課題内容: 下の監視についてのブログ記事から、「僕はそこから妥当な内容の文章」で始まり「ず監視し続けることが可能だ。」で終わる部分を、一字も変えずに書き写してください。

引用テキスト:
--------------------------------

坂本から君へ

さかもとのブログ。自分語りとか世間話とか。大阪にいる。

未来社会における監視や、そこでの人間の意志について

最近のGmailはとても賢い。
どのくらい賢いかと言うと、誰かから送られてきたメールの内容を自動的に解析して、返信メールを勝手に生成してくれるのだ。
例えば、送られてきたメールがとある本について書かれていて「これってどう思う?」みたいな問いかけてくる内容だったとすると、そこから「いいんじゃない?」「うーん、あんまりかな。」とか、予想される返答の文章をいくつか表示してくれるようになっているのだ。
僕はそこから妥当な内容の文章を選んで、返信ボタンを押すだけでよいという、これだけ聞くととてもラクチンでよいなと思うのだが、なんかメールっていうプライベートなものを、そこまで詳しく解析されていることに、正直不気味さを感じてしまうのも事実だ。
グーグルはおそらく、僕とメールの相手の関係性について、かなり正確に把握することができるし、どの程度の頻度で連絡を取って、お互いにどういう行動を取っているのかまで、24時間365日に渡って休まず監視し続けることが可能だ。

 

こういう話はGmaiに限ったことではなくて、もちろん他にもある。
例えば、iPhoneのカレンダーに予定を登録しておくと、事前にアラート表示してお知らせしてくれる機能がある。
これも、ただ単に登録した時刻が来たらアラート表示してくれるという単純なものではなくて、例えば「10時から歯医者」という予定を登録しておくと、僕が普段通っている歯医者の場所を、どうもこのiPhoneは覚えているみたいで、歯医者の場所と、僕がいる自宅の場所の間の電車の路線や時刻表を調べて、「9時までに出発すれば間に合いますよ」というメッセージを事前に表示してくれる。まったくどこまでお節介焼きなのだろう。
便利だが、これはこれで、とてもプライベートな情報を僕はアップルに握られていることになるし、あまりいい気はしない。

 

よく、子供のころに読んだSF小説なんかで、コンピューターに監視されて支配される世界みたいなものが描かれているやつがあったけど、なんかそういうのも気づかないうちに現実的になりつつあるのかなと思ったりしてしまう。
小説の世界では、そういうのって国家や政府が権力を集中させるためにやったりするイメージだったけど、そうではなくて、私企業が独断で勝手にやっているというところが面白いけど。

--------------------------------

抽出情報:

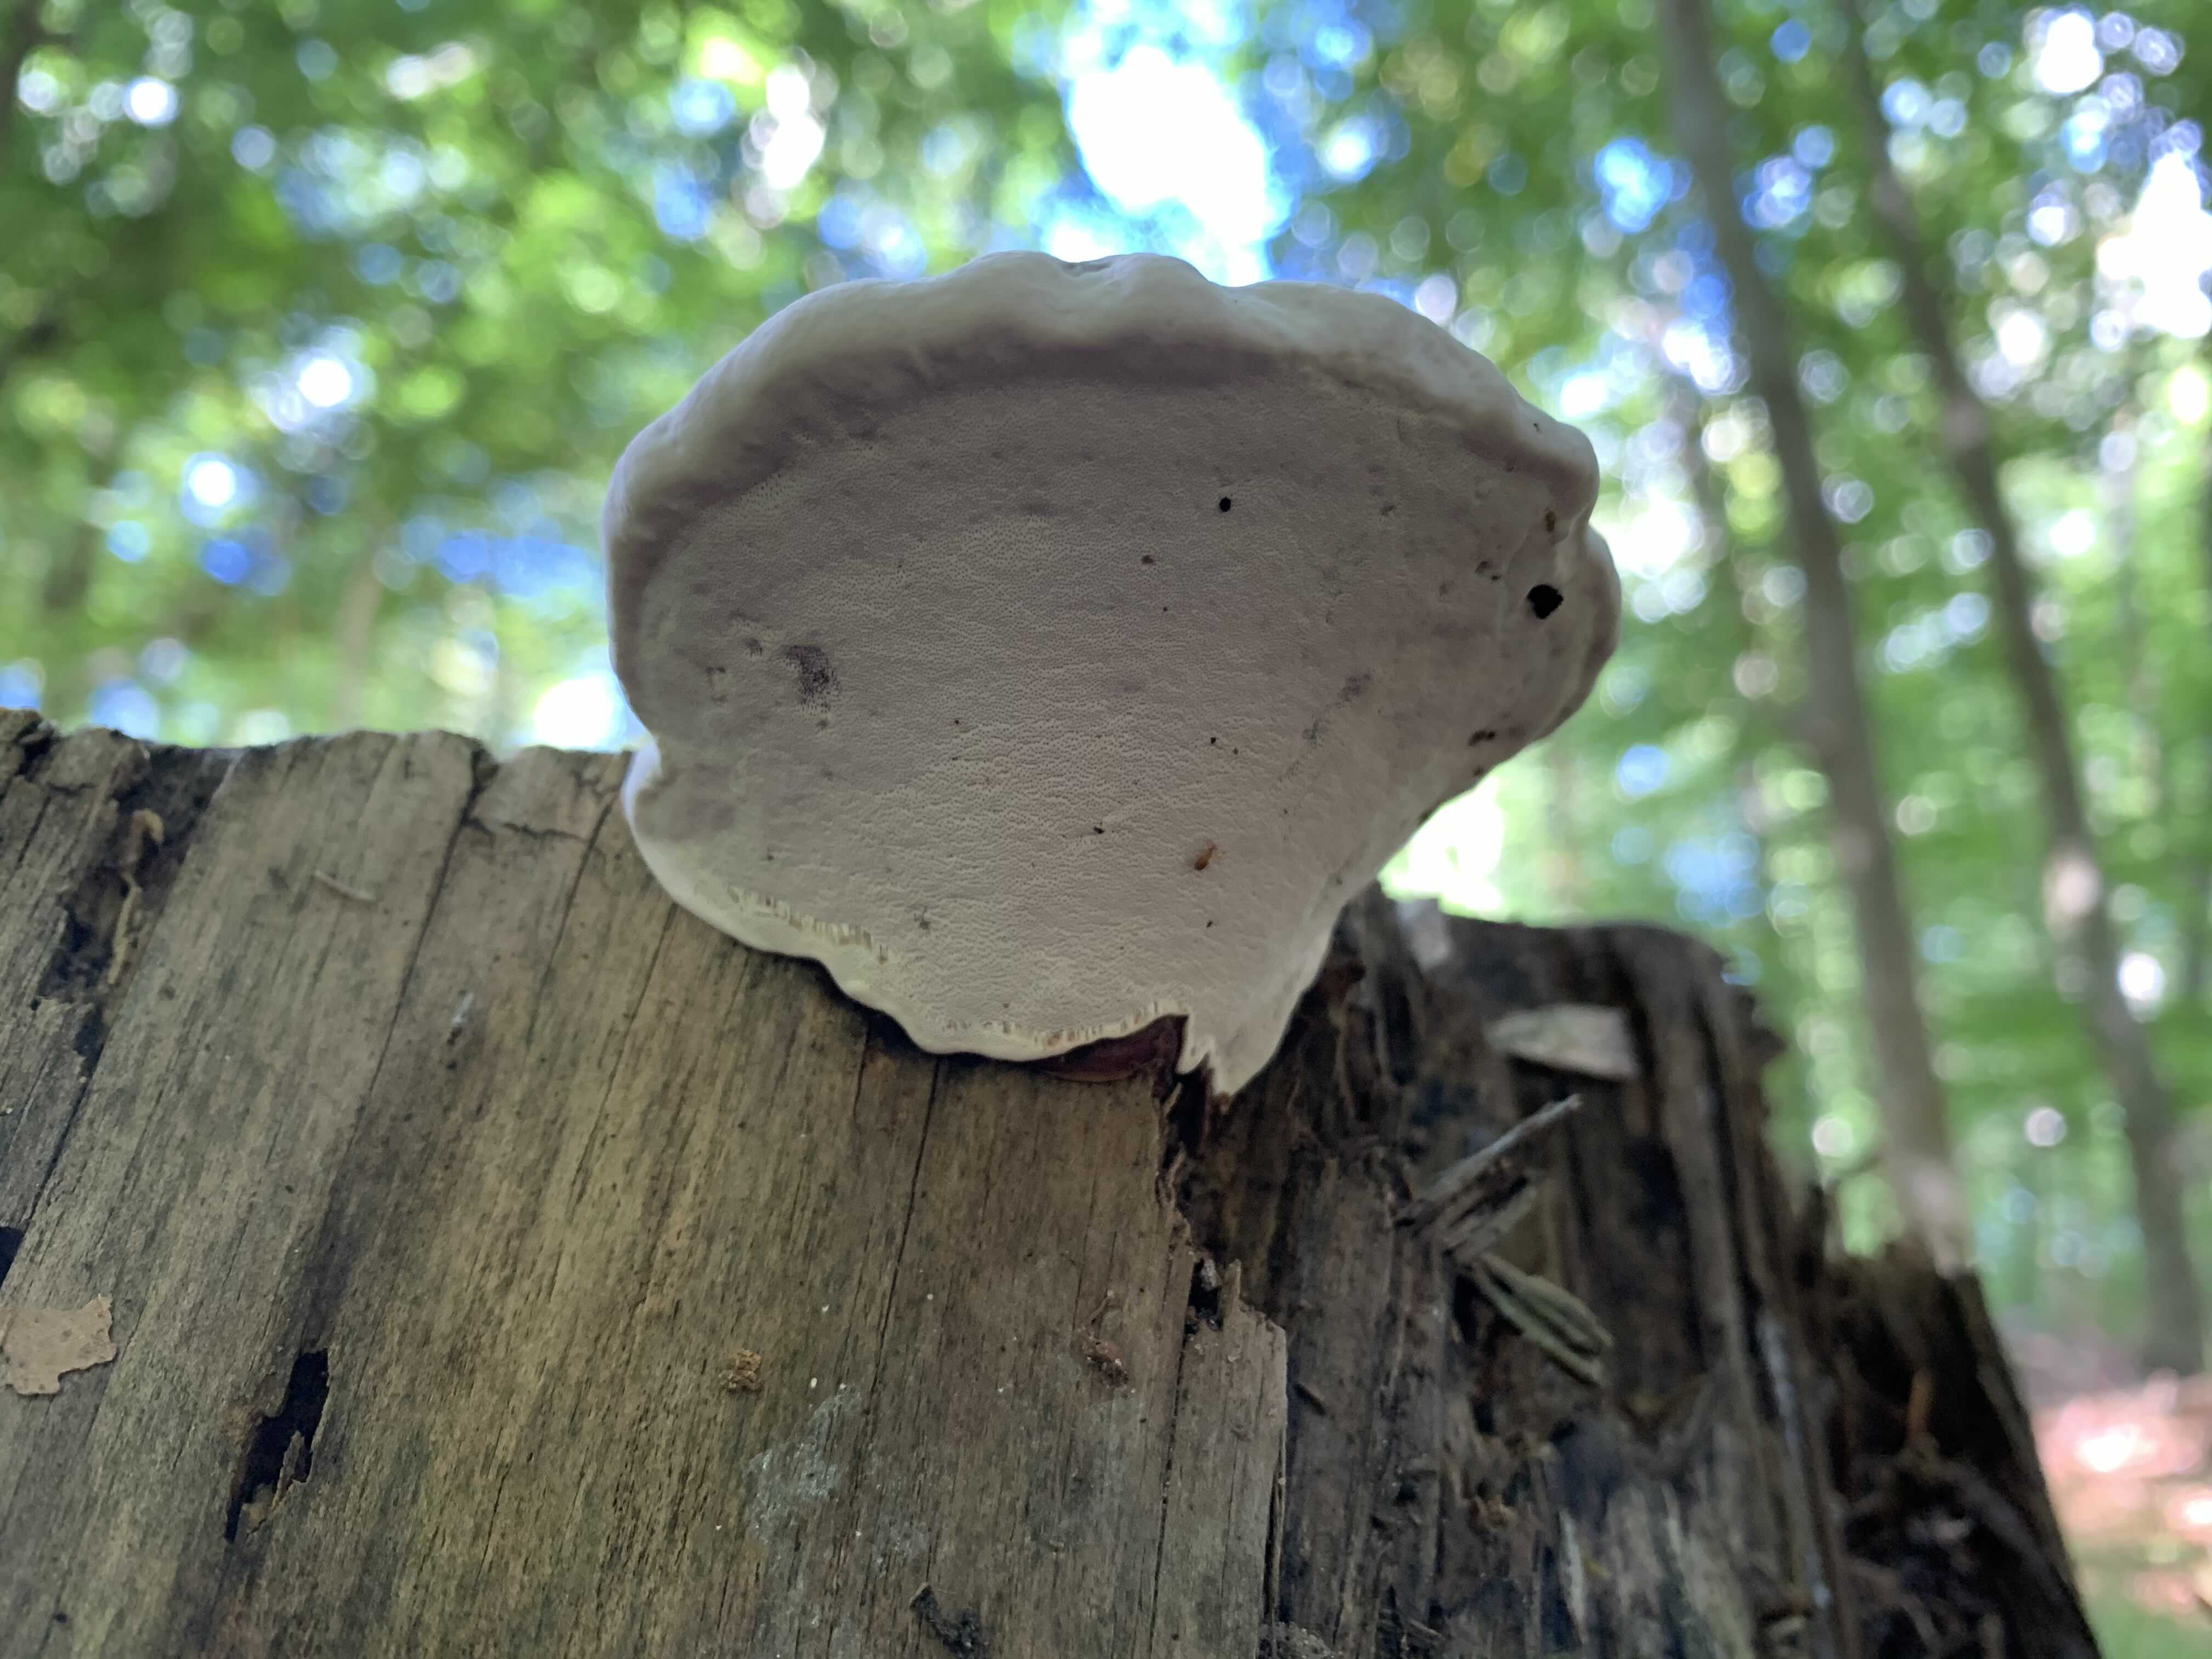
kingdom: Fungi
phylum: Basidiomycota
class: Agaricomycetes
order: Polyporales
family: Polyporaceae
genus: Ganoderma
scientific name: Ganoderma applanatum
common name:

--------------------------------

解答:
僕はそこから妥当な内容の文章を選んで、返信ボタンを押すだけでよいという、これだけ聞くととてもラクチンでよいなと思うのだが、なんかメールっていうプライベートなものを、そこまで詳しく解析されていることに、正直不気味さを感じてしまうのも事実だ。
グーグルはおそらく、僕とメールの相手の関係性について、かなり正確に把握することができるし、どの程度の頻度で連絡を取って、お互いにどういう行動を取っているのかまで、24時間365日に渡って休まず監視し続けることが可能だ。